● EXERCISE DETAILS: In the forum thread about limit points of a singleton, how is a TD space defined?

● READING TEXT:
•••

Limit point(Cluster point) of the Singleton

Amer

Active member
Hey,
What is the limit point of the singleton ?
for example {x} in any topology
{x}' = phi
suppose not there exist x in {x}'
let U be an open set containing x, U should contain another point of {x} other than x but that impossible
did i do something wrong ?

Klaas van Aarsen

MHB Seeker
Staff member
Can you supply some additional information?

For starters what you mean by {x}' = phi?
What's the quote?
And what do you mean by phi?

Fantini

MHB Math Helper
I think that if your topology satisfies the $T_1$ or $T_2$ axioms we can conclude that it is itself, because it is going to be a closed set and therefore it contains all its limit points, but I am not sure.

My 2 cents. Amer

Active member
Can you supply some additional information?

For starters what you mean by {x}' = phi?
What's the quote?
And what do you mean by phi?
Ok
The question is we call a Topological space X a TD space, if for all $$x \in X$$
the derive set ( the set of all cluster points) of $$\{ x \}$$ is closed.
Prove that if a space is $$T_1$$ then it is a TD space and if a space is TD then it is $$T_0$$

so I tried to understand the TD space, I found that each space is TD space
$$(X,T)$$ be a topological space
let $$x \in X$$
I want to prove that the derive set of the Singleton is closed, I get that the derive set is $$\phi$$ which means the set $$\{x\}$$ dose not have any cluster point !! is that true ?

Amer

Active member
I found my mistake, in any topology $$(X,T)$$
the derive set of $$\{x\}$$ dose not contains x but it maybe contain another element for example
$$X = \{a,b\}$$ and $$T = \{X,\phi , \{a\} \}$$
the derive set of $$\{a\}$$ contains b
since each open set containing "b" contains "a" ( in fact we have just one open set containing b, X )

•••

● ENTRIES SHOWN:
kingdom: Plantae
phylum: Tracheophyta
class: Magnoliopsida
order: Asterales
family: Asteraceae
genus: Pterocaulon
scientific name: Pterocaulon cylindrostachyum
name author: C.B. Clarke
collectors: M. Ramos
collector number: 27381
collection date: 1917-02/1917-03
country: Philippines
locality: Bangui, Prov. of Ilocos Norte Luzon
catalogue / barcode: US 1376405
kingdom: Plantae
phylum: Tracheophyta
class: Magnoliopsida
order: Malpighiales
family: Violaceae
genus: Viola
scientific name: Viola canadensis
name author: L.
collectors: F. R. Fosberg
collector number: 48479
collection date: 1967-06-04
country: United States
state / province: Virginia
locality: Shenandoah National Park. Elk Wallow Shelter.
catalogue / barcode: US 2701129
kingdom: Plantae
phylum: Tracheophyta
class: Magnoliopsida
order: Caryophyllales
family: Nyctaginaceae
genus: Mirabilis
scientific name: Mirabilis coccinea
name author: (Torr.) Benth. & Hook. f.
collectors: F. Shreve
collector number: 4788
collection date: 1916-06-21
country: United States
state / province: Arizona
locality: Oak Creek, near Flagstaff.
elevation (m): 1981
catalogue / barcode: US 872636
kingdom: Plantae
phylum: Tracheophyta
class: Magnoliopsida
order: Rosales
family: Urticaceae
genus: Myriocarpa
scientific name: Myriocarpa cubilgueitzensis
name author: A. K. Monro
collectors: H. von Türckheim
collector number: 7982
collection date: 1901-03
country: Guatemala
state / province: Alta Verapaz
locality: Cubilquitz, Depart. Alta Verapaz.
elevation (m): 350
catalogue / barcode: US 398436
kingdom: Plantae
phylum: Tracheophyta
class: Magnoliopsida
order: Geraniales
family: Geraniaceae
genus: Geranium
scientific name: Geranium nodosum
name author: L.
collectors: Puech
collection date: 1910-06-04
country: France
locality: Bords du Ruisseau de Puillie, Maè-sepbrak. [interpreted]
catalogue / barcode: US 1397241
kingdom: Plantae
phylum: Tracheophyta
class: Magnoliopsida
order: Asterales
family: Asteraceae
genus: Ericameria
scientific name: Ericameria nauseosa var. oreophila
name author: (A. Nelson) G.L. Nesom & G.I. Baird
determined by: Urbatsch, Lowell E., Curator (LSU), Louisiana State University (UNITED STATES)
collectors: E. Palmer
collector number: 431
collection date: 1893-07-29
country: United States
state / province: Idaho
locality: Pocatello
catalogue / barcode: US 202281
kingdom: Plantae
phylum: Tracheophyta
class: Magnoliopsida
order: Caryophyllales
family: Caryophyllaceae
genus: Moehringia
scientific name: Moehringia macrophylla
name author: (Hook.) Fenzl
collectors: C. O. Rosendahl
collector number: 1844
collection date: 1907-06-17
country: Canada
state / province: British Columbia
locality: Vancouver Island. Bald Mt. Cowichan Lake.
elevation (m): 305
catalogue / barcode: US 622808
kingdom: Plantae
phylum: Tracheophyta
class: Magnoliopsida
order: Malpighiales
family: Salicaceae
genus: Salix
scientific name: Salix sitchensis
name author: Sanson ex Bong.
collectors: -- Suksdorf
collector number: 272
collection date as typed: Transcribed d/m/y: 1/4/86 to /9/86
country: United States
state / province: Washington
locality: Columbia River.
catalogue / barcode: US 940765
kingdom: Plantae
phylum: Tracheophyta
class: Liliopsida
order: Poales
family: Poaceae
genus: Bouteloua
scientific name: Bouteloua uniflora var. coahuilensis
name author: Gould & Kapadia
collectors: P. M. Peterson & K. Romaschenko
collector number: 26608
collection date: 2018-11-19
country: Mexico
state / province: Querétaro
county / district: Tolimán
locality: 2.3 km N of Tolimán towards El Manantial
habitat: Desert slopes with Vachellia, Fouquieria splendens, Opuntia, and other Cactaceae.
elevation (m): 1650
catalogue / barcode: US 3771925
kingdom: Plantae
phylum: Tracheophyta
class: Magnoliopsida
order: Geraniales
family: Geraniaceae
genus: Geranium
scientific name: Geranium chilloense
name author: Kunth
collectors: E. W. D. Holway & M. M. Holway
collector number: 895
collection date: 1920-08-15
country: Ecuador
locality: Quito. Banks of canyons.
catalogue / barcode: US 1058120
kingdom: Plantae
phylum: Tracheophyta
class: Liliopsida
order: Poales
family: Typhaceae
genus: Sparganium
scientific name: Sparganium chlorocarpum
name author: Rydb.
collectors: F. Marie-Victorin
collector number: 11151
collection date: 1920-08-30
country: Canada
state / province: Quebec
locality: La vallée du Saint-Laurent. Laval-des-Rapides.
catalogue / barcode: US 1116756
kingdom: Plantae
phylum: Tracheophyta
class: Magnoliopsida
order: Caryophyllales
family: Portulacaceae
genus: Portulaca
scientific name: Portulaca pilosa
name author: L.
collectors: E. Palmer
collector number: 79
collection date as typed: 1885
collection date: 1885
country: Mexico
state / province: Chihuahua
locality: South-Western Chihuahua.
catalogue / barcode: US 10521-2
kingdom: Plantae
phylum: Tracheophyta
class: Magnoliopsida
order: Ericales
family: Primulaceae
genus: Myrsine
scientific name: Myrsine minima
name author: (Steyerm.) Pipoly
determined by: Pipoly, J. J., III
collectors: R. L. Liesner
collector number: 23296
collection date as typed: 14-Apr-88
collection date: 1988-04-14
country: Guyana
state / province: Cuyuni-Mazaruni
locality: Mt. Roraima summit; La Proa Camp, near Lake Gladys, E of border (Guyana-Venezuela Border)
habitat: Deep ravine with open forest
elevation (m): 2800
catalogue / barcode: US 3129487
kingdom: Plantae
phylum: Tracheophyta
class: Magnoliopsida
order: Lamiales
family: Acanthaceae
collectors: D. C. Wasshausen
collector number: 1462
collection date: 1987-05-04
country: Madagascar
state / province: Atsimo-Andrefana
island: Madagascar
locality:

•••

● RIGHT ANSWER: A topological space X is a TD space if, for every x in X, the derived set (the set of all cluster points) of {x} is closed.